Considerations for Future Adoption, Scale-Up, and Sustainability of VDOT

We proposed several considerations for the broader adoption, scale-up, and sustainability of VDOT in low-resource settings. Our findings support the need to carefully address the known facilitators and barriers to VDOT acceptability, such as those highlighted in the qualitative exit study of patients who used VDOT in Uganda [30]. First, VDOT requires upfront investment in the health system and local technology infrastructure to facilitate scale-up. A robust system would include the hardware—computers or smartphones—and the software—access to the internet, cellular networks, and maintenance of the VDOT system. There is also an overarching need for adequate access to electricity.

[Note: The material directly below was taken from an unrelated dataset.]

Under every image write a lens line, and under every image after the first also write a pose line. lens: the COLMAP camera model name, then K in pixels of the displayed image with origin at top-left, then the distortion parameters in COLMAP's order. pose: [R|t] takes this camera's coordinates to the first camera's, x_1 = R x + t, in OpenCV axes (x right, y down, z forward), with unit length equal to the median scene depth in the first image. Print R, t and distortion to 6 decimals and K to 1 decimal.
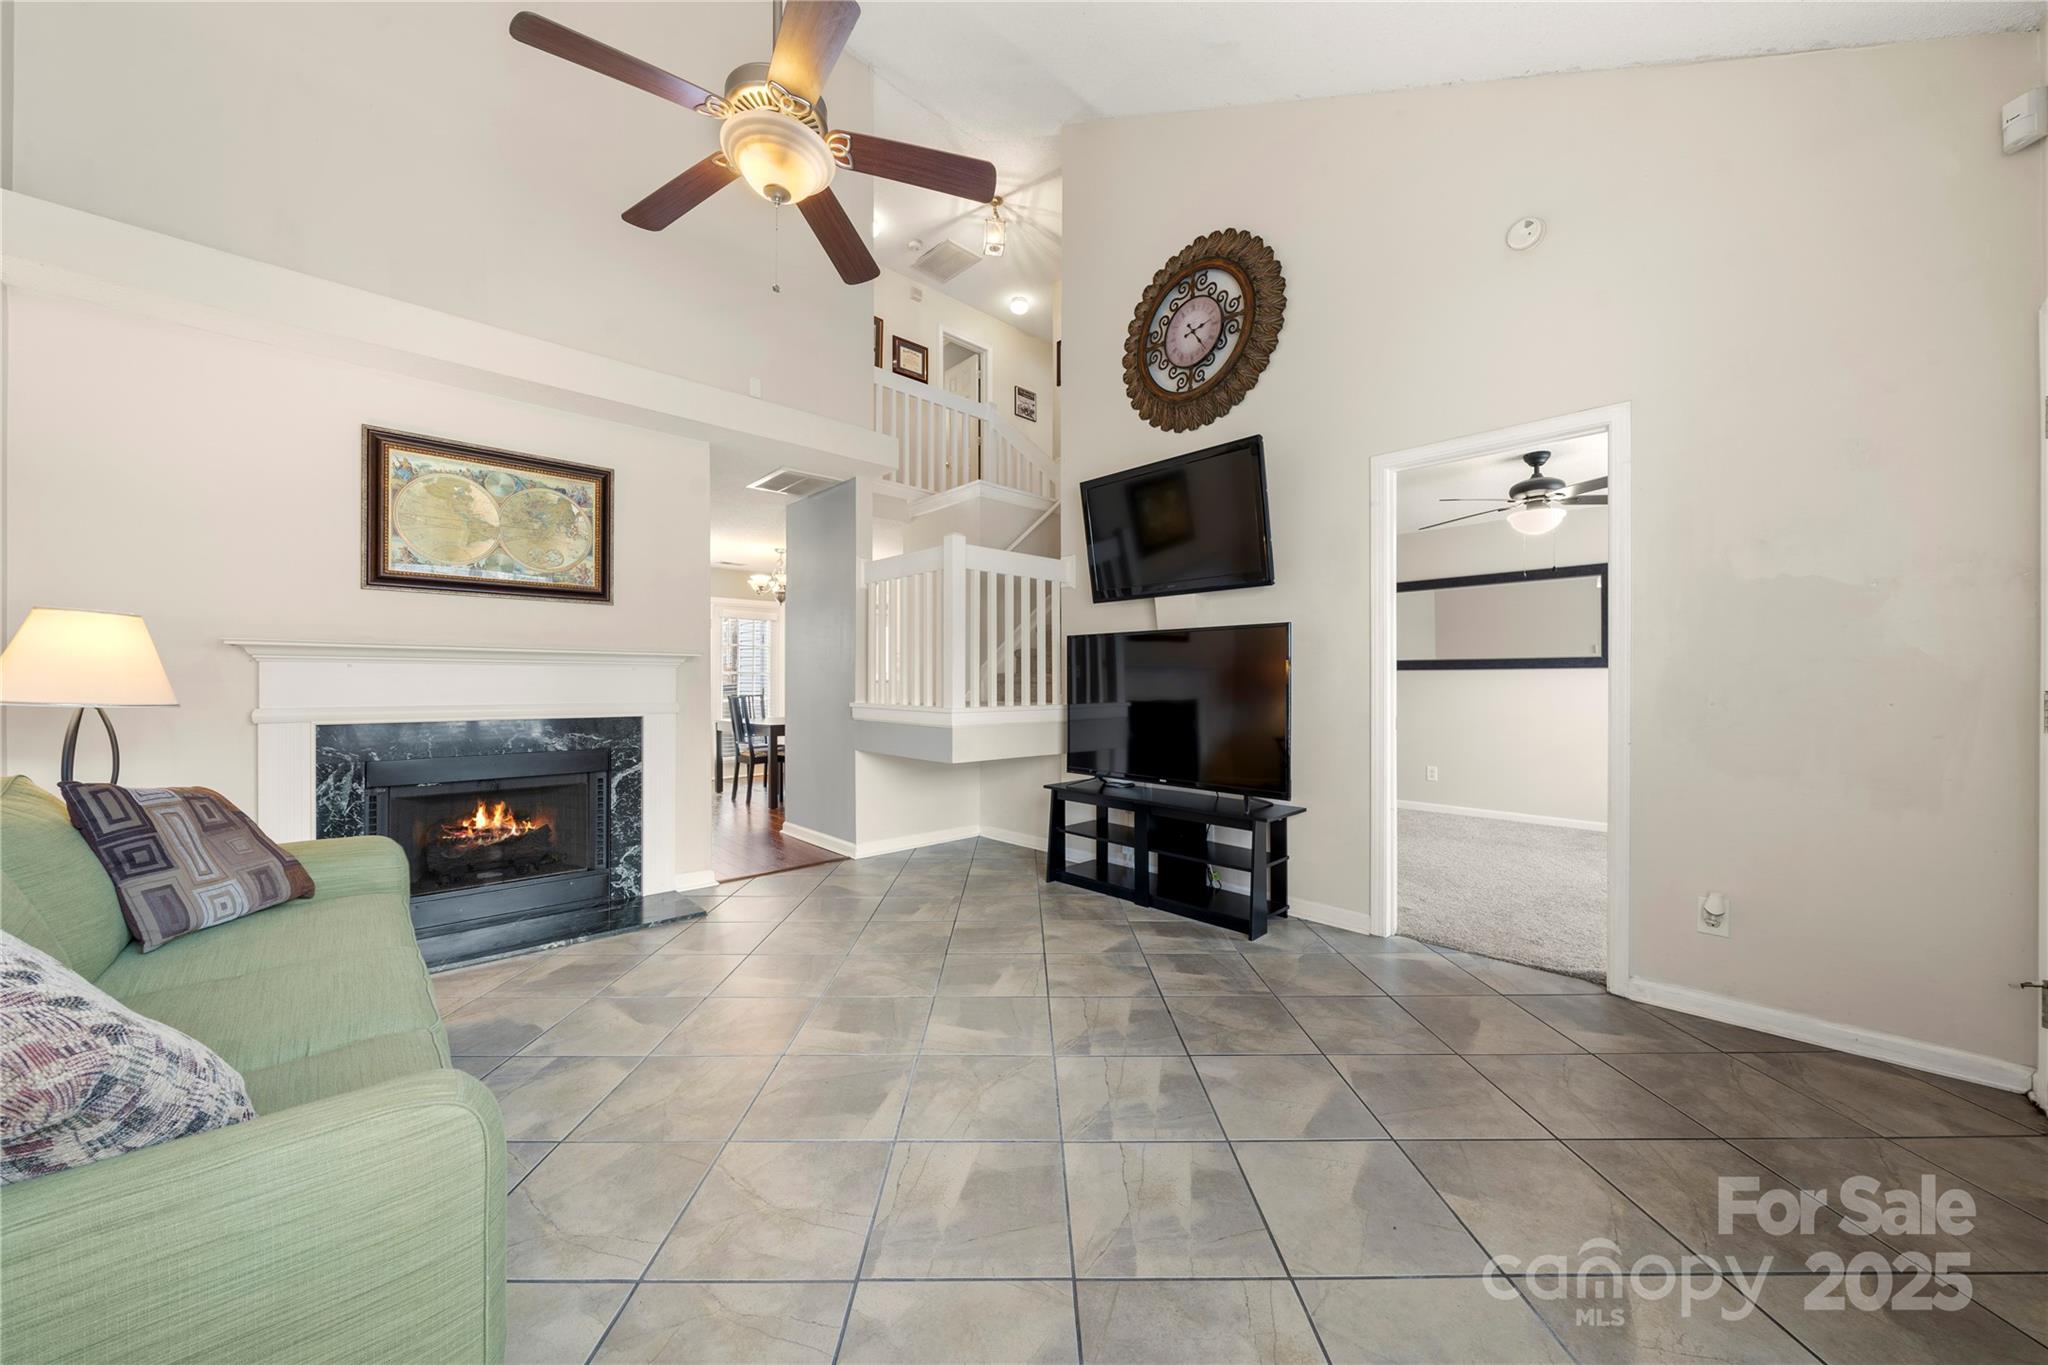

Second, national TB programs could leverage public-private partnerships with entities such as telecommunication companies that manage vital resources such as internet coverage for sustainability. Third, standardized training for health providers is essential to facilitate the effective use and adoption of digital technology. Fourth, there is a need to integrate the VDOT system into the general health management information system to ensure interoperability and the timely use of adherence outcome data to improve patient care. The VDOT system could eventually be optimized for monitoring treatment adherence across multiple diseases, such as HIV/AIDS, diabetes, and hypertension. Lastly, patients would need basic training in the use of the VDOT app to ensure ease of use. In our qualitative exit interviews with users, training in the use of the smartphone app was cited as a major facilitator of ease of use and acceptability for VDOT [30]. In general, we expect that health providers and patients will grow more experienced and comfortable with technology over time.

Ethical-Legal Issues and Areas for Future Research

Confidentiality, privacy, and stigma concerns are overarching issues that must be carefully addressed to alleviate fears of intentional or unintended disclosure of a patient’s disease status. The flexibility of making video recordings at the patient’s desired time and place greatly enhances privacy [51]. In a VDOT study conducted in the United States and Mexico, patients agreed that VDOT promotes autonomy and a sense of control over their health [19]. The ethical concerns related to digital technologies can vary widely, particularly in relation to collecting, securely storing, and accessing videos that contain personally identifiable information, such as patients’ faces. These concerns may also have legal and sociocultural contexts that need to be considered [52]. A recent qualitative study focusing on digital health technologies in sub-Saharan Africa concluded that threats to scale-up include the lack of buy-in from both patients and providers, insufficient human resources and local capacity, inadequate governmental support, overly restrictive regulations, and a lack of focus on cybersecurity and data protection [53]. Further research is needed to evaluate the impact of VDOT on patient-centered outcomes, such as satisfaction, quality of life, user engagement with the technology, and retention to prevent dropout. Other important areas of research include the effect of VDOT on health system workflows and workload, as well as its costs and cost-effectiveness compared with usual care.

Conclusions

The enhanced VDOT was more effective in increasing adherence observation to treatment than UCDOT among patients with TB in Uganda. This evidence supports the potential of digital technologies to improve monitoring and support of treatment adherence in high TB burden settings with limited human resources. Further research is needed to evaluate which subgroups are most likely to benefit from this technology.